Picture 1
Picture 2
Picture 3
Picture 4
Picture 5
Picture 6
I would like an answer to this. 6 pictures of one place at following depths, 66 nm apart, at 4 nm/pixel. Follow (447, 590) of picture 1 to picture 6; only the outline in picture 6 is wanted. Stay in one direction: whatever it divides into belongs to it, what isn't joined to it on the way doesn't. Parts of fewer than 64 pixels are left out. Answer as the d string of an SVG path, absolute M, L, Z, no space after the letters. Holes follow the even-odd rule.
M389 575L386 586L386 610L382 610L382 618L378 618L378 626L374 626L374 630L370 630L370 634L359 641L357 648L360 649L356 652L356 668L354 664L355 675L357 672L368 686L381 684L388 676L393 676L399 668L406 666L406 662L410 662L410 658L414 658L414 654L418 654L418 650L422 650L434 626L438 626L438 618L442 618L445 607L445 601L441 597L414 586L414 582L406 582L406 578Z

------------

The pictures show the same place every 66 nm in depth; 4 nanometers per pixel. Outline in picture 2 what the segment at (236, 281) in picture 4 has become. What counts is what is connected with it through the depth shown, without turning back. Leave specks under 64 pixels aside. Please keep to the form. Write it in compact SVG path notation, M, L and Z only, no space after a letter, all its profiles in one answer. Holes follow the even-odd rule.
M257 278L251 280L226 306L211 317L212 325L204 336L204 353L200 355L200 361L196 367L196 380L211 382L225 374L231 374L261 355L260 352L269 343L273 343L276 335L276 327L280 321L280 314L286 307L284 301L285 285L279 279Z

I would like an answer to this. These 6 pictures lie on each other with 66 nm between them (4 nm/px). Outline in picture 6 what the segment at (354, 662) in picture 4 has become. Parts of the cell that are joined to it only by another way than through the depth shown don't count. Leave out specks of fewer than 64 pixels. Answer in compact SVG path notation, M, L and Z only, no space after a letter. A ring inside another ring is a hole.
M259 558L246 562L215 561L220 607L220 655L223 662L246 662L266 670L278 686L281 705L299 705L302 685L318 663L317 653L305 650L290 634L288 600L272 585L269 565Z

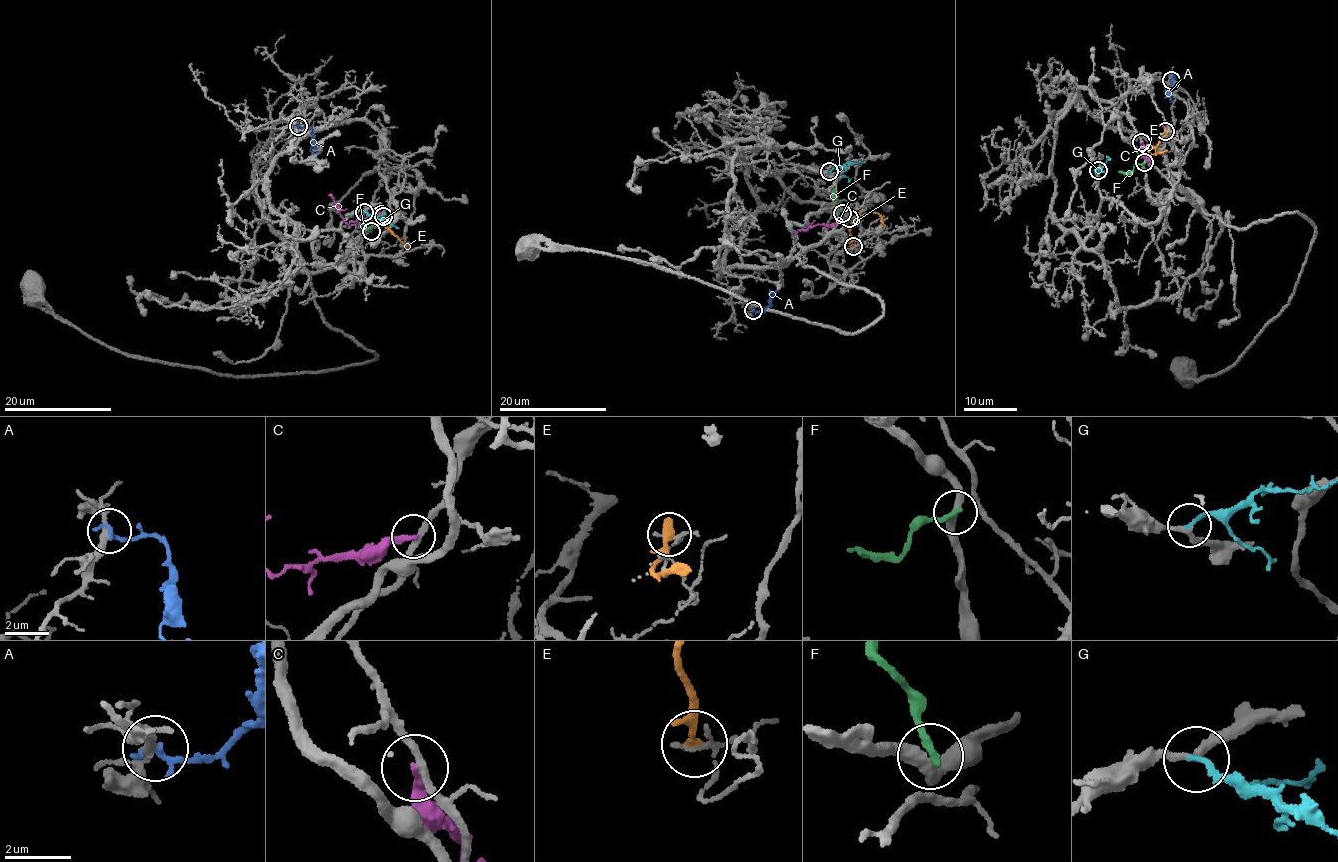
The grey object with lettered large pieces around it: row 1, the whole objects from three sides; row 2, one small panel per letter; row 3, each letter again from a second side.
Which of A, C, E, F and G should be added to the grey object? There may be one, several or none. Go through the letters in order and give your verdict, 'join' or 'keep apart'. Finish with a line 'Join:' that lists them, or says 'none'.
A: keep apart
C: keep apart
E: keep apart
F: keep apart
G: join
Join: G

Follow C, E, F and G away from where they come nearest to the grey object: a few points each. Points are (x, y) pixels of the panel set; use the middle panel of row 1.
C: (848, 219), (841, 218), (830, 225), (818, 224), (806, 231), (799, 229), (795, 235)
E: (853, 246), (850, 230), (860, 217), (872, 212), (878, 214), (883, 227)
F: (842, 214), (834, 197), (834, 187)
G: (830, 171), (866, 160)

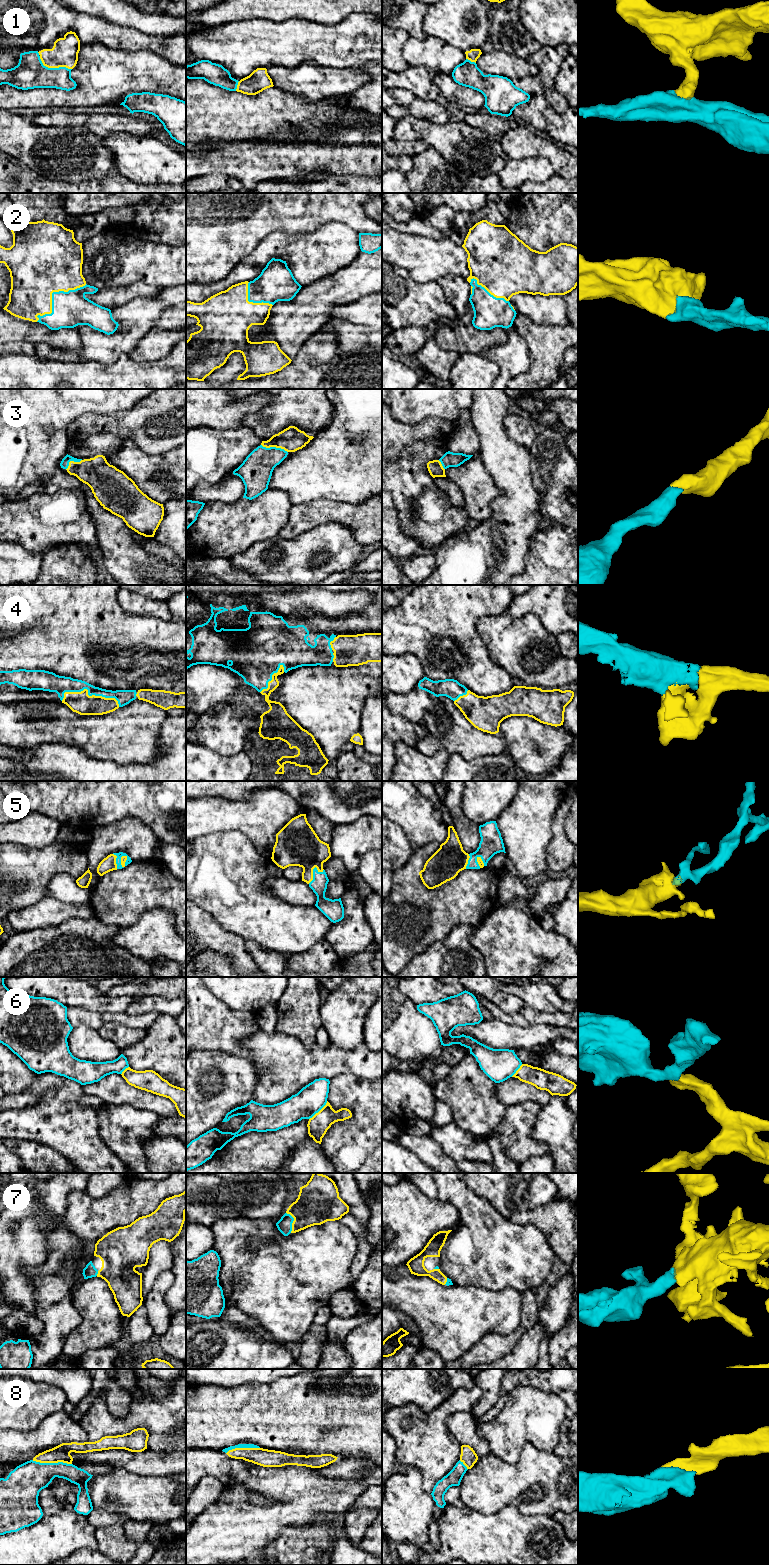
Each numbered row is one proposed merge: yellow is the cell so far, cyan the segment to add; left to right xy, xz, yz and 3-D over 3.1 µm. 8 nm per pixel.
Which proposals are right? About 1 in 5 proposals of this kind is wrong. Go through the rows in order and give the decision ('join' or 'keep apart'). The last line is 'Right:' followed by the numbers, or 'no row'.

------------

Looking at the listing above, which lines hold "right"? Copy every such line.

#### [Answer to the problem]
Each numbered row is one proposed merge: yellow is the cell so far, cyan the segment to add; left to right xy, xz, yz and 3-D over 3.1 µm. 8 nm per pixel.
Which proposals are right? About 1 in 5 proposals of this kind is wrong. Go through the rows in order and give the decision ('join' or 'keep apart'). The last line is 'Right:' followed by the numbers, or 'no row'.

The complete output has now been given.